* [Aim of the task]: After finding the line with "neck: (389, 164)" in the data below, set down exactly each line through the one with "right back paw: (166, 297)", inclusive, and stop there.

[Bounding boxes with keypoints]
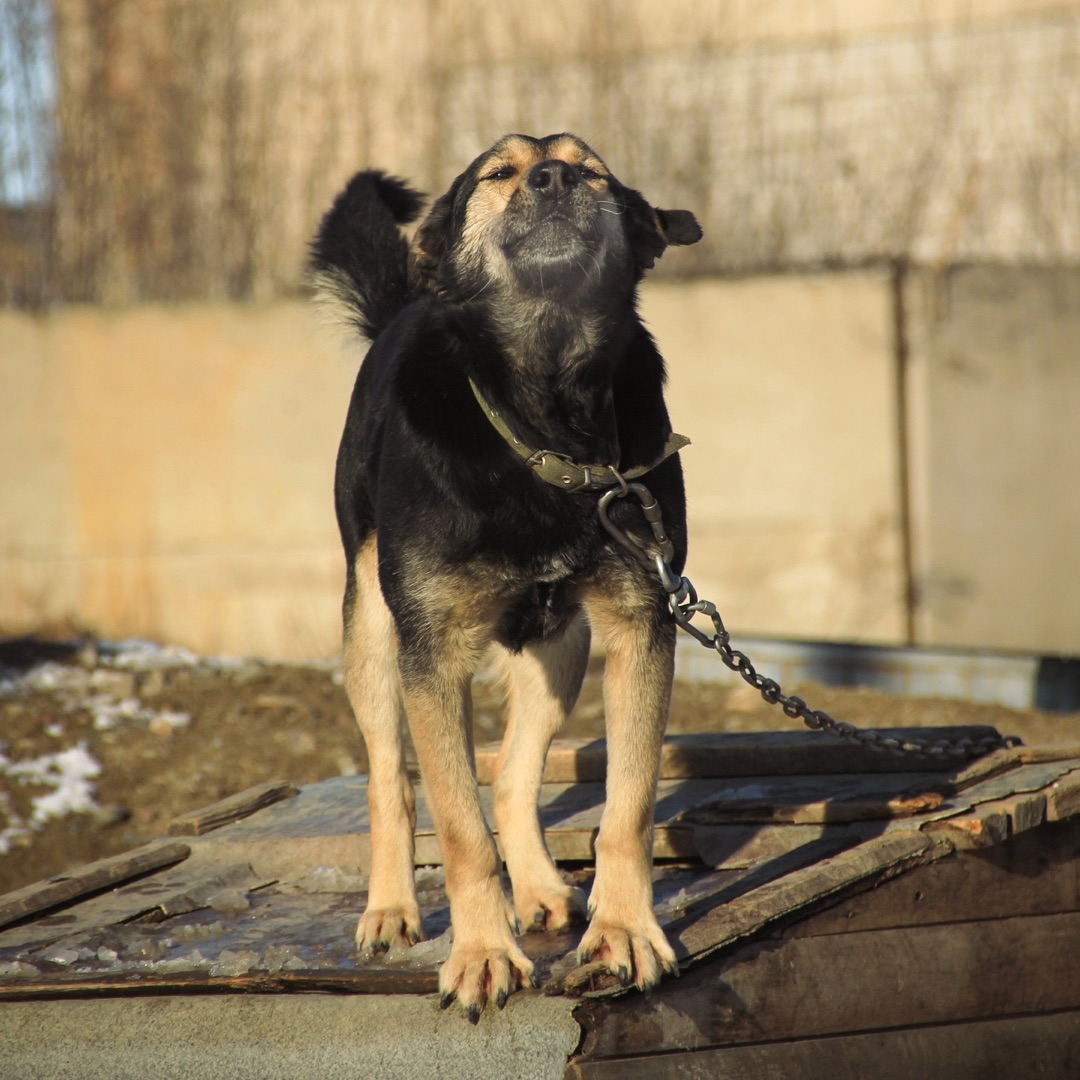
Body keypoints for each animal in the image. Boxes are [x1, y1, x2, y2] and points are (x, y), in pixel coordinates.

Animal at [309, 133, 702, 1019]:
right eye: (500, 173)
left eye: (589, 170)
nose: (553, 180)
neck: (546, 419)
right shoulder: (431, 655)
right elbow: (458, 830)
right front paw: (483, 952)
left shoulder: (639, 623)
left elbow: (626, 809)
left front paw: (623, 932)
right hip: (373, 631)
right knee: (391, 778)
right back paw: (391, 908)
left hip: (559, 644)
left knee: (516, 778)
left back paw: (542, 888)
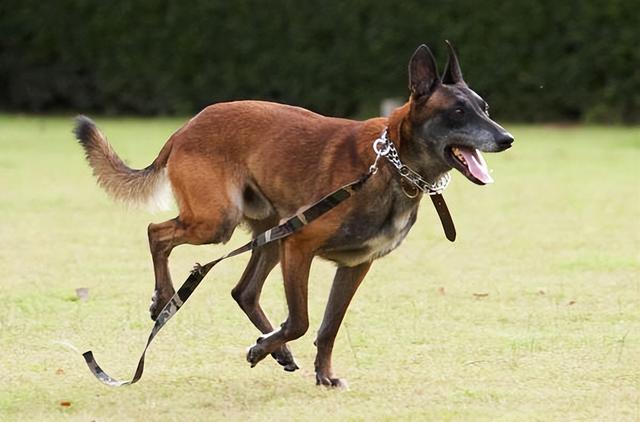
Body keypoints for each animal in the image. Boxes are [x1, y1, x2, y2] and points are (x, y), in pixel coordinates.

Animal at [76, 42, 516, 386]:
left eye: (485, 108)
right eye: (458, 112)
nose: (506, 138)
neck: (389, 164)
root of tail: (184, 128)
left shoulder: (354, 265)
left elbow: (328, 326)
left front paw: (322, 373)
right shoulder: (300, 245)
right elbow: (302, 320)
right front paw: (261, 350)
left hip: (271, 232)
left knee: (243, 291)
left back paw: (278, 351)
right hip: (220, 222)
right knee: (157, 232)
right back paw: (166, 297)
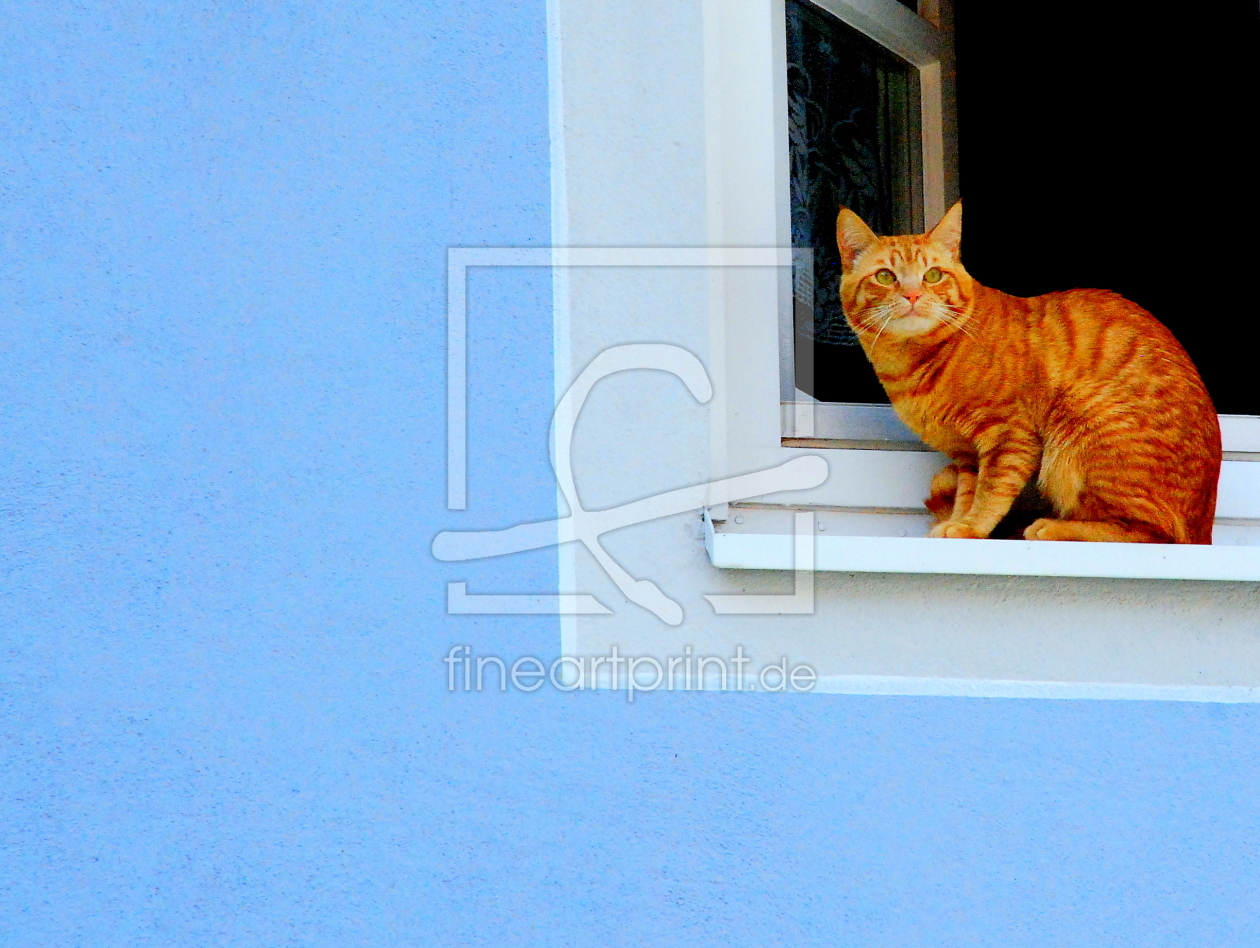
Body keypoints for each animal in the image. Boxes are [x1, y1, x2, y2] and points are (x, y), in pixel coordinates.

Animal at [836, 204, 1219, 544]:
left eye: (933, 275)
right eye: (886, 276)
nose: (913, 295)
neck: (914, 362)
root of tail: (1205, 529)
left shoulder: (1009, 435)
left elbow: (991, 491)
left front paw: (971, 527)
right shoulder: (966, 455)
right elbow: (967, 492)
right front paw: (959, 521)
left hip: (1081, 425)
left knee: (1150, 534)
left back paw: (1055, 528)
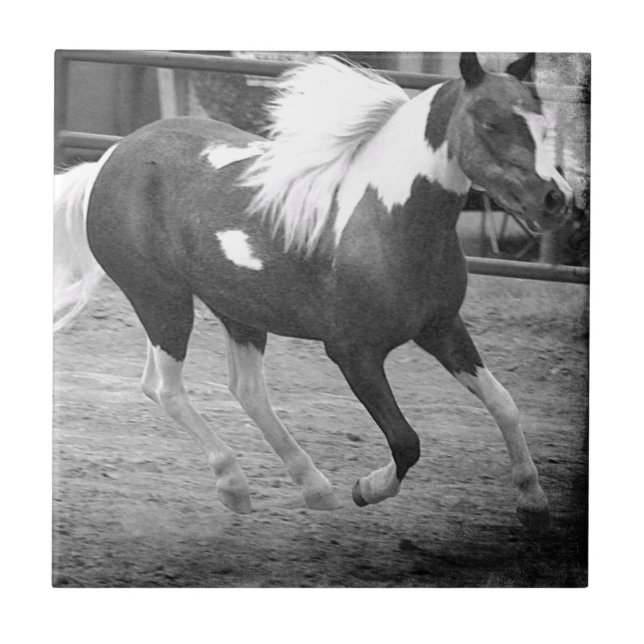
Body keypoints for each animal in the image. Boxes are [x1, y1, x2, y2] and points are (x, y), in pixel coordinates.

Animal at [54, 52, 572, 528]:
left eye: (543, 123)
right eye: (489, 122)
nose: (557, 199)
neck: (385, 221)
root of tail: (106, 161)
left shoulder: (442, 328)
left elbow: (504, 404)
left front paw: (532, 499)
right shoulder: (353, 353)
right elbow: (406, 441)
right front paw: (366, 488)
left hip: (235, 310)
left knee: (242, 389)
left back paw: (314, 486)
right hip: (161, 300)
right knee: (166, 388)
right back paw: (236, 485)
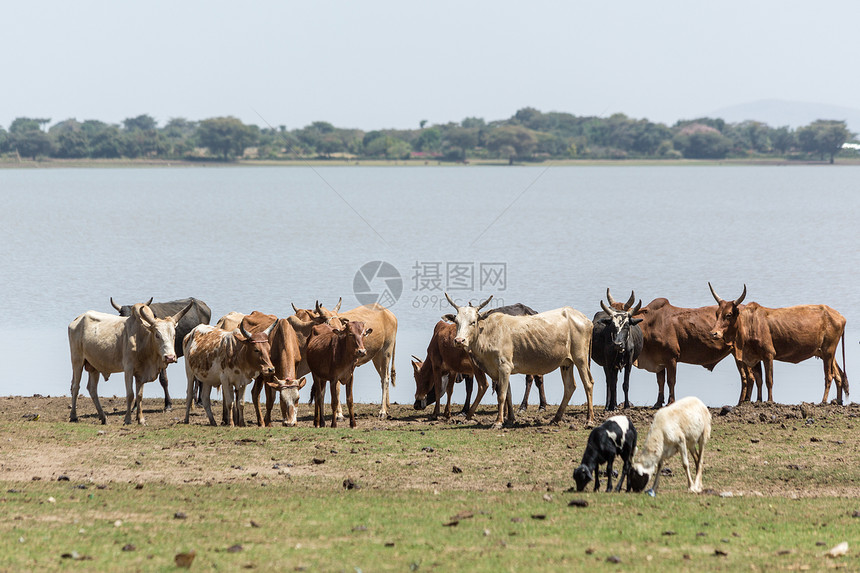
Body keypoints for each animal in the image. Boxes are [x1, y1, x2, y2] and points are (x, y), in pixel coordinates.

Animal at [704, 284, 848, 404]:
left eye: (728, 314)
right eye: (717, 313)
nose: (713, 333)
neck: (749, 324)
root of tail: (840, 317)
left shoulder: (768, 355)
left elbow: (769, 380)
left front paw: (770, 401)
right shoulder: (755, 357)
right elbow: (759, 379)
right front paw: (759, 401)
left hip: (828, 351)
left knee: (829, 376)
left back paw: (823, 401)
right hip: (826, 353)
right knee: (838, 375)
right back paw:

* [Response]:
neck: (389, 164)
root of tail: (184, 128)
left shoulder: (354, 265)
left elbow: (328, 326)
left front paw: (322, 373)
right shoulder: (300, 245)
right elbow: (302, 320)
right front paw: (261, 350)
left hip: (271, 232)
left knee: (243, 291)
left back paw: (278, 351)
right hip: (220, 222)
right knee: (157, 232)
right back paw: (166, 297)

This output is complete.